The brief document from the Congregation for the Doctrine of the Faith defends Sobrinho's "pastoral delicacy" [What pastoral delicacy?] and leaves no wiggle room on the standing of the family and doctors who carried out the abortion. "Formal cooperation in an abortion constitutes a grave offense. The Church attaches the canonical penalty of excommunication to this crime against human life." "The Church does not thereby intend to restrict the scope of mercy. Rather, she makes clear the gravity of the crime committed, the irreparable harm done to the innocent who is put to death, as well as to the parents and the whole of society." (The doctor and the girl's parents were excommunicated. The girl, being under age 18, was not subject to automatic excommunication.)
Some months after this messy issue had faded from view, why did Benedict return to a case that shows the church’s cold-heartedness? One senior Vatican official says the Pope was backing up the Brazilian bishop. "We have laws, we have a discipline, we have a doctrine of the faith," the official says. "This is not just theory. And you can't start backpedaling just because the real-life situation carries a certain human weight."
Clearly the church would have preferred to see the nine-year-old girl die. Perhaps if they were sufficiently penitent for a decade or two, the archbishop (or his successor) might lift the excommunication. But it does make me wonder, why would anyone in this family want to be in communion with such a heartless church?

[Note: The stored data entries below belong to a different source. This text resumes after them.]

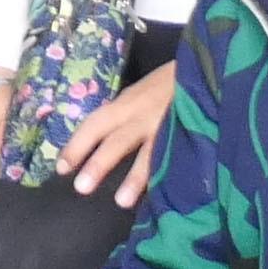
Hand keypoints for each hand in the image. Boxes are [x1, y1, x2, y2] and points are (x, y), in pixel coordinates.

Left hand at [59, 63, 181, 207]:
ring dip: (134, 177)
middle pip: (118, 139)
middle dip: (99, 163)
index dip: (78, 144)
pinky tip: (164, 193)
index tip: (61, 168)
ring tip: (121, 201)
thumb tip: (100, 143)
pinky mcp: (190, 133)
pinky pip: (177, 156)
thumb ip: (125, 115)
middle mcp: (144, 114)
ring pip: (149, 152)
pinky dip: (169, 175)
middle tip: (81, 188)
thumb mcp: (141, 92)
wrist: (206, 67)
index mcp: (128, 103)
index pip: (96, 123)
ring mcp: (169, 124)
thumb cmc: (169, 83)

thank you for a remarkably
thank you for a remarkably thorough examination of this case, which has also been reported in the NCR
kind of like in the US Congress when the guys wanting bucks try to prove to the NRA who is more free with their gun "rights"

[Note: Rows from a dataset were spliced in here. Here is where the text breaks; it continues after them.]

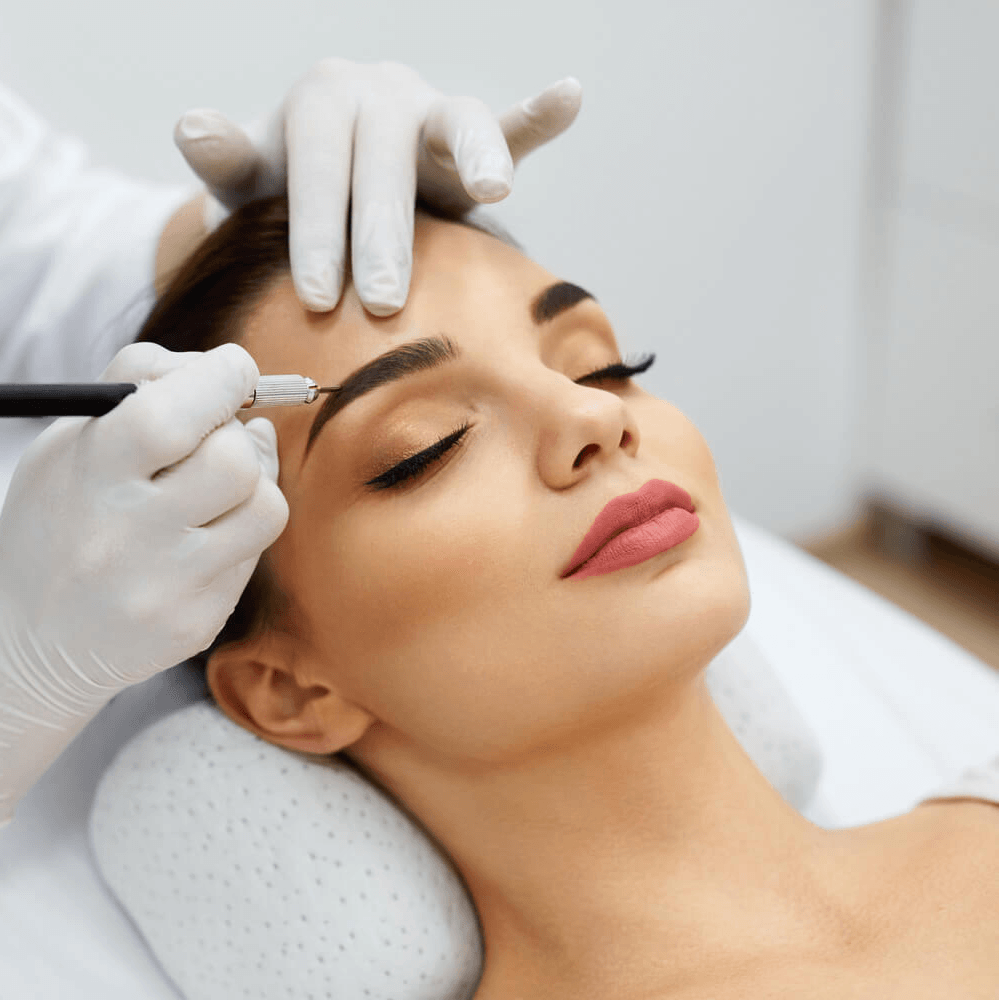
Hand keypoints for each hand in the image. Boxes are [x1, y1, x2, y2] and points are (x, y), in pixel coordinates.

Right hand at [0, 343, 287, 823]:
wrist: (31, 639)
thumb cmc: (61, 521)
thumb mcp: (69, 445)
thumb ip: (139, 391)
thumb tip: (237, 384)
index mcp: (86, 477)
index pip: (169, 416)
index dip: (220, 379)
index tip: (235, 368)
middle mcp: (126, 536)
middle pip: (232, 460)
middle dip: (234, 432)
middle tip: (215, 433)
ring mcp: (166, 586)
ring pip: (265, 506)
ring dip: (252, 482)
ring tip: (214, 486)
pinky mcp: (197, 622)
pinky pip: (255, 553)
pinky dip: (241, 528)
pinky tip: (206, 531)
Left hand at [172, 59, 581, 315]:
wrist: (335, 185)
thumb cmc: (291, 192)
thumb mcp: (253, 183)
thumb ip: (228, 160)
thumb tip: (191, 127)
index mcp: (323, 100)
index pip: (319, 166)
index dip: (315, 230)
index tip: (316, 298)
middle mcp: (380, 94)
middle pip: (384, 160)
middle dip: (381, 233)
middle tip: (379, 302)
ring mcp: (431, 112)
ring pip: (453, 126)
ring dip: (471, 156)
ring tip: (489, 187)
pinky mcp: (472, 140)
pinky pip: (508, 124)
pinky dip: (537, 118)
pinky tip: (568, 96)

If Obama wants a nuclear-free
If Obama wants a nuclear-free world then Faithful Catholics must oppose it. Stay on message, people, it's about ABORTION-ABORTION-ABORTION. This talk about the economy, war, nuclear weapons & healthcare is a smokescreen to distract from ABORTION. What truly Faithful Catholic would be concerned with such matters when ABORTION remains legal? Our sole focus should be on recriminalizing ABORTION. Once we succeed at that, everyting else will fall into place.
Funny, Jesus said nothing
Funny, Jesus said nothing about abortion, but he did say much about poverty and loving enemies and forgiveness. Yes, abortion is a grave evil, but not just in clinics. Abortion happens by war, that kills the unborn, their mothers, their families and communities). Abuse of mothers kills the unborn. Poverty also kills the unborn, by malnutrition, violence, lack of health care, and desperation in general. Lets go against all abortion, not just the easy kind. Then we will be respected for being fair and consistent and loving all, the unborn and the born, not just politically self-righteous and partisan.